Çeşit çeşit turist kendi kültürlerinin rengini, sesini, curcunasını taşımış yerel renkliliğin yanı sıra kutsal kente... Dünyanın bir mini replikası sanki. Yok yok! Canlı, yaşayan bir organizma burası... Binlerce yıllık tarihi katman katman kazdıkça arkeologlar kimi zaman toprak üzerinde, ya da tünellerle yer altında, gün yüzüne çıkıyor. Kudüs, - hele ki uzun yıllar geçmişse aradan - her gelişte başka bir hikâye ekler daha önce anlattıklarına. Her geliş tarihin derinliklerine yine yeniden bir yolculuktur aynı zamanda.
Geçen gelişinizde sıradan bir otopark olan alanda bu sefer tarihe ışık tutan buluntuların elde edildiği bir arkeolojik kazı ile karşılaşabilirsiniz mesela. Hele şanslıysanız, çok şanslıysanız, o kazı alanının içine girip daha detaylı bilgi almanız da mümkün olabilir belki.
15 yıldır sürüyor o otopark alanındaki kazı. 15 yıl kadar önce otoparkı kapatıp AVM yapmak üzere satın almış bir firma bu araziyi. Ve 15 yıldır bekliyor İsrail Antikite Otoritesinin vereceği kararı.
Çünkü bu ülke, her taşın her toprağın altından bir sürpriz çıkabileceğini biliyor. Ve bu ülke, değer veriyor geçmişine, binlerce yıl önce yaşanmışlara...
Yapılacak her inşaat, arazinin en dibine kadar araştırmasının yapılıp onaylanmasını bekliyor. Yani öyle istediğiniz yere dilediğiniz zaman istediğinizi dikemiyorsunuz.
Araziyi aldıktan sonra devlete inşaat hakkında bilgi veriyorsunuz, devlet de yetkili kurumdan ekipleri arazinize gönderiyor. Arkeolojik kazılar başlıyor o zaman. Ekipler kazılardan çıkan sonuçlara göre inşaata onay veriyor.
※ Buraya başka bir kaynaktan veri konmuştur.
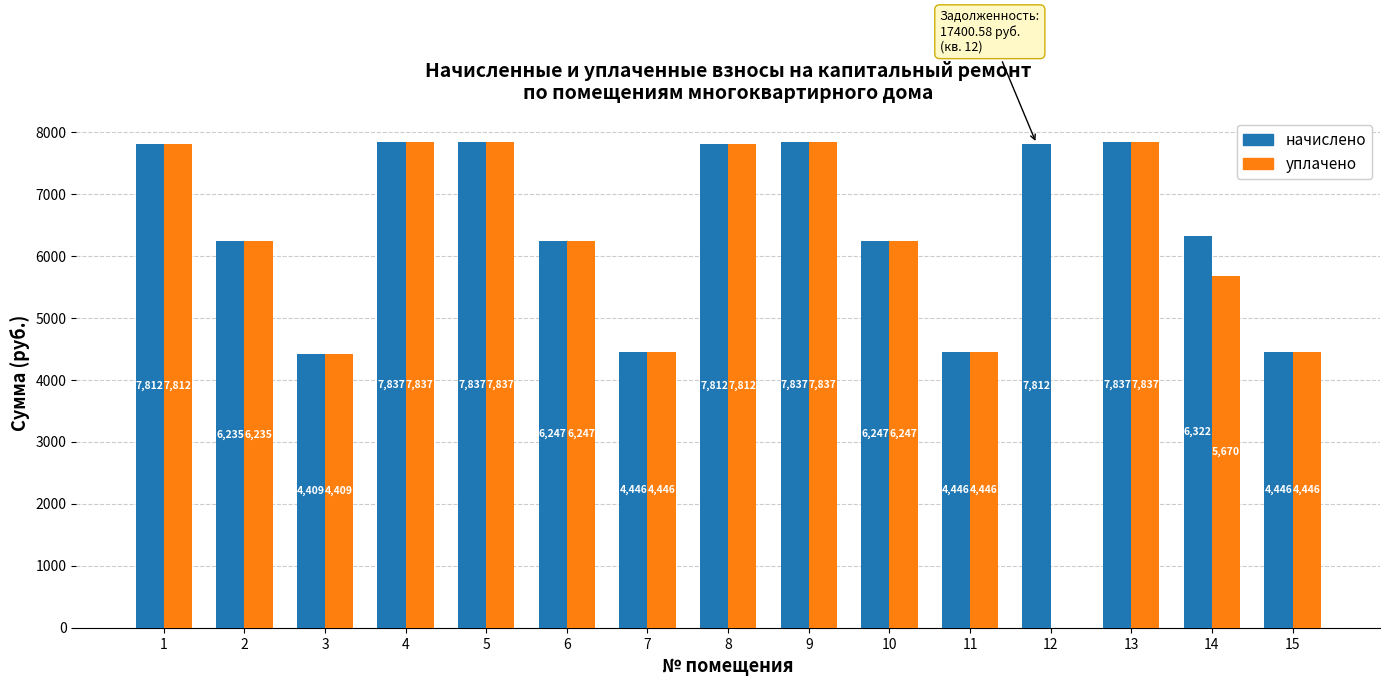

Is the value of уплачено at 12 greater than the value of начислено at 15?

No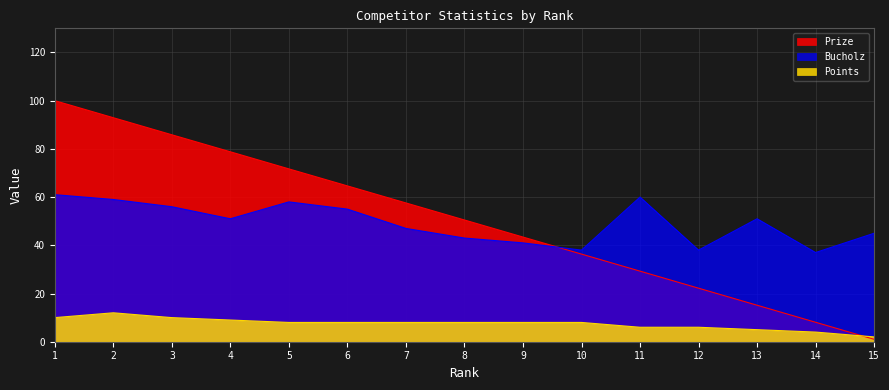

Reading left to right, list all the values displayed in this chart.

Prize: 1=100.0	2=92.9	3=85.8	4=78.8	5=71.7	6=64.6	7=57.6	8=50.5	9=43.4	10=36.4	11=29.3	12=22.2	13=15.1	14=8.1	15=1.0
Bucholz: 1=61.0	2=59.0	3=56.0	4=51.0	5=58.0	6=55.0	7=47.0	8=43.0	9=41.0	10=38.0	11=60.0	12=38.0	13=51.0	14=37.0	15=45.0
Points: 1=10.0	2=12.0	3=10.0	4=9.0	5=8.0	6=8.0	7=8.0	8=8.0	9=8.0	10=8.0	11=6.0	12=6.0	13=5.0	14=4.0	15=2.0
Ya da....
15 yıldır sürüyor kazı Kudüs’te o sıradan otoparkın altında... David’in şehrini bulmuşlar çünkü bu noktada... Evler, mozaik tabana bakılırsa zengin evleri, hazineler (Süleyman Mabedi – ikinci tapınak - dönemi paraları), altın küpeler ve yanmış kül olmuş fasulyeler... İs altında ev kalıntıları... Romalıların İkinci Mabed’le birlikte yakıp yok ettikleri bir şehir... Yüzde 99 David’in şehri. Neden yüzde 99? Çünkü David’in adı henüz hiç bir yerde çıkmamışken yüzde 100 diyemiyorlar. Ancak kazılar devam ediyor henüz toprağın en derinine ulaşamamış çünkü arkeologlar... Katman katman indikleri tarihin o arsada en derininde daha neler çıkacak bilmiyoruz.
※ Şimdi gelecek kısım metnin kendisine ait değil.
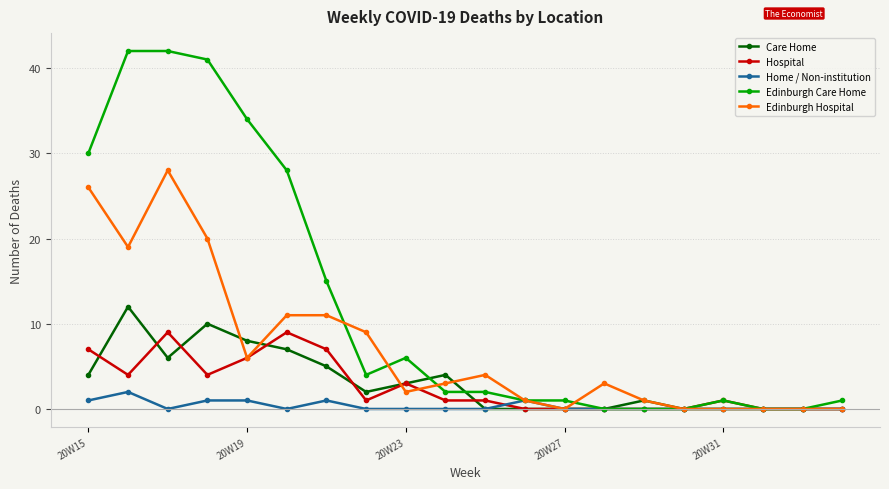

Which series has the largest range (max minus min)?

Edinburgh Care Home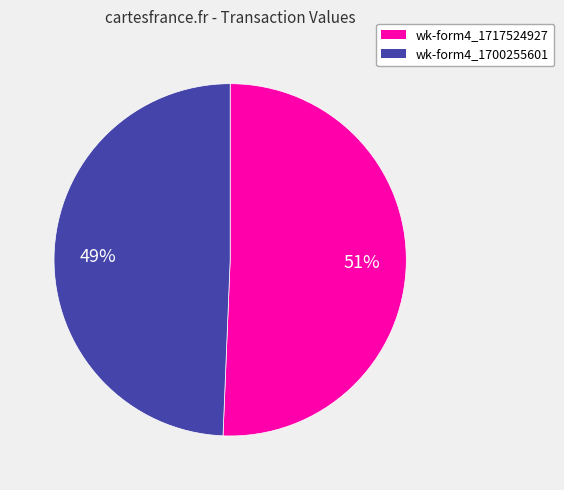

Does any single category account for the majority?

Yes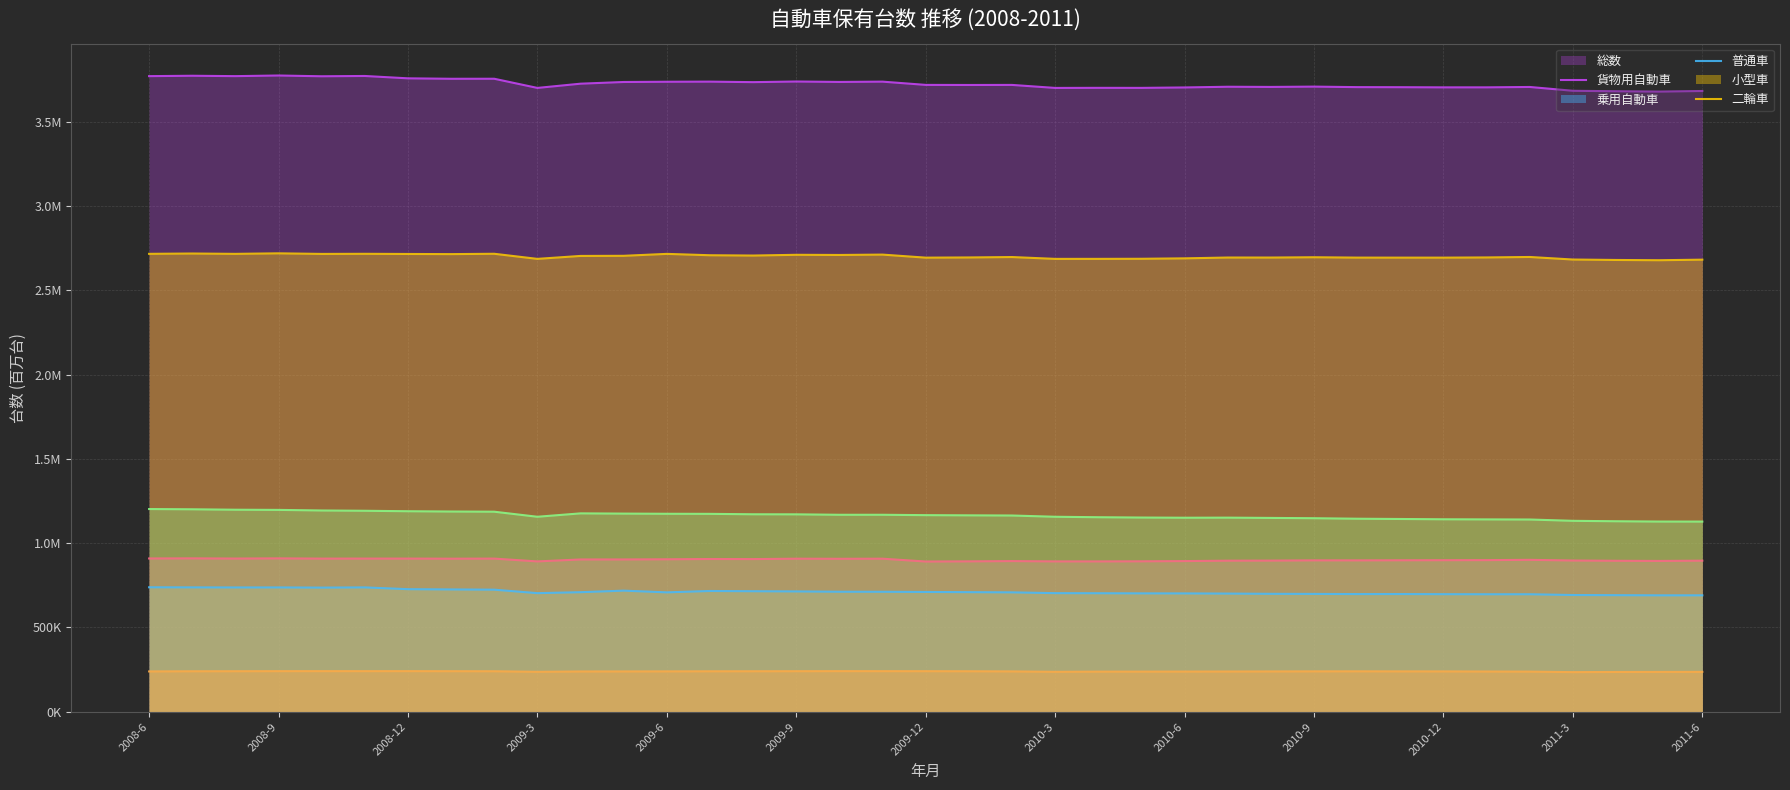

Reading left to right, extract all data points from this chart.

総数: 2008-6=3.8	2008-7=3.8	2008-8=3.8	2008-9=3.8	2008-10=3.8	2008-11=3.8	2008-12=3.8	2009-1=3.8	2009-2=3.8	2009-3=3.7	2009-4=3.7	2009-5=3.7	2009-6=3.7	2009-7=3.7	2009-8=3.7	2009-9=3.7	2009-10=3.7	2009-11=3.7	2009-12=3.7	2010-1=3.7	2010-2=3.7	2010-3=3.7	2010-4=3.7	2010-5=3.7	2010-6=3.7	2010-7=3.7	2010-8=3.7	2010-9=3.7	2010-10=3.7	2010-11=3.7	2010-12=3.7	2011-1=3.7	2011-2=3.7	2011-3=3.7	2011-4=3.7	2011-5=3.7	2011-6=3.7
貨物用自動車: 2008-6=0.7	2008-7=0.7	2008-8=0.7	2008-9=0.7	2008-10=0.7	2008-11=0.7	2008-12=0.7	2009-1=0.7	2009-2=0.7	2009-3=0.7	2009-4=0.7	2009-5=0.7	2009-6=0.7	2009-7=0.7	2009-8=0.7	2009-9=0.7	2009-10=0.7	2009-11=0.7	2009-12=0.7	2010-1=0.7	2010-2=0.7	2010-3=0.7	2010-4=0.7	2010-5=0.7	2010-6=0.7	2010-7=0.7	2010-8=0.7	2010-9=0.7	2010-10=0.7	2010-11=0.7	2010-12=0.7	2011-1=0.7	2011-2=0.7	2011-3=0.7	2011-4=0.7	2011-5=0.7	2011-6=0.7
乗用自動車: 2008-6=2.7	2008-7=2.7	2008-8=2.7	2008-9=2.7	2008-10=2.7	2008-11=2.7	2008-12=2.7	2009-1=2.7	2009-2=2.7	2009-3=2.7	2009-4=2.7	2009-5=2.7	2009-6=2.7	2009-7=2.7	2009-8=2.7	2009-9=2.7	2009-10=2.7	2009-11=2.7	2009-12=2.7	2010-1=2.7	2010-2=2.7	2010-3=2.7	2010-4=2.7	2010-5=2.7	2010-6=2.7	2010-7=2.7	2010-8=2.7	2010-9=2.7	2010-10=2.7	2010-11=2.7	2010-12=2.7	2011-1=2.7	2011-2=2.7	2011-3=2.7	2011-4=2.7	2011-5=2.7	2011-6=2.7
普通車: 2008-6=0.9	2008-7=0.9	2008-8=0.9	2008-9=0.9	2008-10=0.9	2008-11=0.9	2008-12=0.9	2009-1=0.9	2009-2=0.9	2009-3=0.9	2009-4=0.9	2009-5=0.9	2009-6=0.9	2009-7=0.9	2009-8=0.9	2009-9=0.9	2009-10=0.9	2009-11=0.9	2009-12=0.9	2010-1=0.9	2010-2=0.9	2010-3=0.9	2010-4=0.9	2010-5=0.9	2010-6=0.9	2010-7=0.9	2010-8=0.9	2010-9=0.9	2010-10=0.9	2010-11=0.9	2010-12=0.9	2011-1=0.9	2011-2=0.9	2011-3=0.9	2011-4=0.9	2011-5=0.9	2011-6=0.9
小型車: 2008-6=1.2	2008-7=1.2	2008-8=1.2	2008-9=1.2	2008-10=1.2	2008-11=1.2	2008-12=1.2	2009-1=1.2	2009-2=1.2	2009-3=1.2	2009-4=1.2	2009-5=1.2	2009-6=1.2	2009-7=1.2	2009-8=1.2	2009-9=1.2	2009-10=1.2	2009-11=1.2	2009-12=1.2	2010-1=1.2	2010-2=1.2	2010-3=1.2	2010-4=1.2	2010-5=1.2	2010-6=1.2	2010-7=1.2	2010-8=1.2	2010-9=1.1	2010-10=1.1	2010-11=1.1	2010-12=1.1	2011-1=1.1	2011-2=1.1	2011-3=1.1	2011-4=1.1	2011-5=1.1	2011-6=1.1
二輪車: 2008-6=0.2	2008-7=0.2	2008-8=0.2	2008-9=0.2	2008-10=0.2	2008-11=0.2	2008-12=0.2	2009-1=0.2	2009-2=0.2	2009-3=0.2	2009-4=0.2	2009-5=0.2	2009-6=0.2	2009-7=0.2	2009-8=0.2	2009-9=0.2	2009-10=0.2	2009-11=0.2	2009-12=0.2	2010-1=0.2	2010-2=0.2	2010-3=0.2	2010-4=0.2	2010-5=0.2	2010-6=0.2	2010-7=0.2	2010-8=0.2	2010-9=0.2	2010-10=0.2	2010-11=0.2	2010-12=0.2	2011-1=0.2	2011-2=0.2	2011-3=0.2	2011-4=0.2	2011-5=0.2	2011-6=0.2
Bildiğimiz ise mucizelerin gerçekleşmesi için küçük başlangıçların yeterli olduğu. Kocaman karanlıkları küçücük bir ışığın yok edebildiği... Barışın ve huzurun tüm dünyada tesis edilebilmesi için insanın dünyaya sevgi penceresinden bakabilmesinin yeterli olduğu. Yahudi takvimine göre içinde bulunduğumuz ay, Hanuka Bayramının da kutlandığı ve dolayısıyla mucizeler ayı olarak anılan Kislev ayı. Gelin bu ay mucizeyi hep birlikte gerçekleştirelim. Elimizi etrafımızdakilere sevgiyle uzatalım. Sevgi yılın bu son ayında olduğumuz yerde mucizeyi yaratan ışık, yürekleri ısıtan alev olsun. İyi bayramlar.